Not quite. The Acts were four in number, three were simply allowed to expire. Remaining was the "Alien Enemies Act", which did not expire, and was not repealed. And was used in the War of 1812 (against Brits), WWI (against nationals of the "Central Powers"), and WWII (against Germans, Italians, and (mostly) Japanese). And now Trump is using it (so far) to deport Venezuelans.

Anyway: in addition to straight biography, there's a lot of accompanying history that provides the context to Adams' life. He was a tireless advocate for American independence from Britain, at a time when that was far from a sure thing. During the Revolutionary War, he played an important role in getting the French to keep the Brits off balance.

Overall, McCullough lends some balance to the characters of the era. Adams comes off very well, although with persistent flaws of vanity and temper. Current idols Jefferson, Franklin, and Hamilton are taken down a notch or two.

There are a lot of great anecdotes. One of my favorites was a story Ben Franklin told Thomas Jefferson, who was dismayed by the surgery the Continental Congress was performing on his draft of the Declaration of Independence.

[Franklin] had once known a hatter who wished to have a sign made saying John Thompson, Hatter, Makes and Sells hats for ready money, this to be accompanied by a picture of a hat.But the man had chosen first to ask the opinion of friends, with the result that one word after another was removed as superfluous or redundant, until at last the sign was reduced to Thompson's name and the picture of the hat.

Well, I chuckled.

Along the way, I discovered that Adams was not a fan of New Hampshire's John Sullivan (born in Somersworth, just a couple miles up the road from Pun Salad Manor); he was suspected of Loyalist sympathies. (That turned out not to be the case.)

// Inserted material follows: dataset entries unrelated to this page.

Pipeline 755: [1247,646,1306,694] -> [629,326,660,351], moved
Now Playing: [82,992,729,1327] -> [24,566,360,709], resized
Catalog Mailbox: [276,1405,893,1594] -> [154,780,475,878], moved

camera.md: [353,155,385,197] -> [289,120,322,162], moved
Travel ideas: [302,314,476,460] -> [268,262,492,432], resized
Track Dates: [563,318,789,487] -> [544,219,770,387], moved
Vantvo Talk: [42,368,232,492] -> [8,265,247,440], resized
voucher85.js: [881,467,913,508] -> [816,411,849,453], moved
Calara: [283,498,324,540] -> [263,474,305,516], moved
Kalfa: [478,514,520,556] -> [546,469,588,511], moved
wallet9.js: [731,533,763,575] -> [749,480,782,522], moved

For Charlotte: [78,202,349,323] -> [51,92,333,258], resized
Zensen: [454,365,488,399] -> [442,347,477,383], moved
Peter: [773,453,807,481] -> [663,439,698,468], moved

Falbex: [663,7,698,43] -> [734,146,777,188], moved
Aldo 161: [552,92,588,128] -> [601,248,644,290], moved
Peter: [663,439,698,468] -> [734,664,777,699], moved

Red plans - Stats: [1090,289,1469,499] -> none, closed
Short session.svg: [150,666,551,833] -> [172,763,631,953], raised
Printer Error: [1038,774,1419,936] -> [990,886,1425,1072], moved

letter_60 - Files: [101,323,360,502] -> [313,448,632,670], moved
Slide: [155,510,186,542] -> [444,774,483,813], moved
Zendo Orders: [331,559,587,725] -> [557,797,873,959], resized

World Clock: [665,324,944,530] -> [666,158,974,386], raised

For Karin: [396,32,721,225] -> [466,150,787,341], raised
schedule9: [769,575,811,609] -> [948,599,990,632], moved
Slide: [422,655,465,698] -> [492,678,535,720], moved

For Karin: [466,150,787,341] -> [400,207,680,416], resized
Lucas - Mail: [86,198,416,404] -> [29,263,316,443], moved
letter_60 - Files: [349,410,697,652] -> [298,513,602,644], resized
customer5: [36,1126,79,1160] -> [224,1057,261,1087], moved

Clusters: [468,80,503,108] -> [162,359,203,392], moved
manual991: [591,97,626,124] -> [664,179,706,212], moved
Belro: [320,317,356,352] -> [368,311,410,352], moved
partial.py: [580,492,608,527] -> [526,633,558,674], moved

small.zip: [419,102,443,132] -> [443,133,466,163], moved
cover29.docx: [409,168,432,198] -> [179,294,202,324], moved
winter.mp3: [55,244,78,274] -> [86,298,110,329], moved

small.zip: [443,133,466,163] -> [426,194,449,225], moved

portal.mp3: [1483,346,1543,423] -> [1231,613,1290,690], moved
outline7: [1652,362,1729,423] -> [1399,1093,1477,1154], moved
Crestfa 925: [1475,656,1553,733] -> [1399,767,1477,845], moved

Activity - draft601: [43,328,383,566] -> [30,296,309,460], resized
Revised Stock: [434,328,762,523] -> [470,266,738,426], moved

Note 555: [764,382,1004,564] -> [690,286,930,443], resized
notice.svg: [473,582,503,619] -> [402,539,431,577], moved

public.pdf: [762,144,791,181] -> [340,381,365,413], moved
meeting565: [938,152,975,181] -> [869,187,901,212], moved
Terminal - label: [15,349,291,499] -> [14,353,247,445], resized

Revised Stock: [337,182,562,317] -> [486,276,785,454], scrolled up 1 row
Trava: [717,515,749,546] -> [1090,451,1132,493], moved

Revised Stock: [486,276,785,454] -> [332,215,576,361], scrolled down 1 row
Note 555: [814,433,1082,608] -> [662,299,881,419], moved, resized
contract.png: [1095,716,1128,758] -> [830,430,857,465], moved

Just one more: in his long and (mostly) happy post-presidential retirement, Adams was a voracious reader. He especially liked this, from a famous Cicero essay:

For as I like a young man in whom there is something of the old […], so I like an old man in whom there is something of the young; and he who follows this maxim, in body will possibly be an old man but he will never be an old man in mind.

And, as an old man myself, I find that to be excellent advice.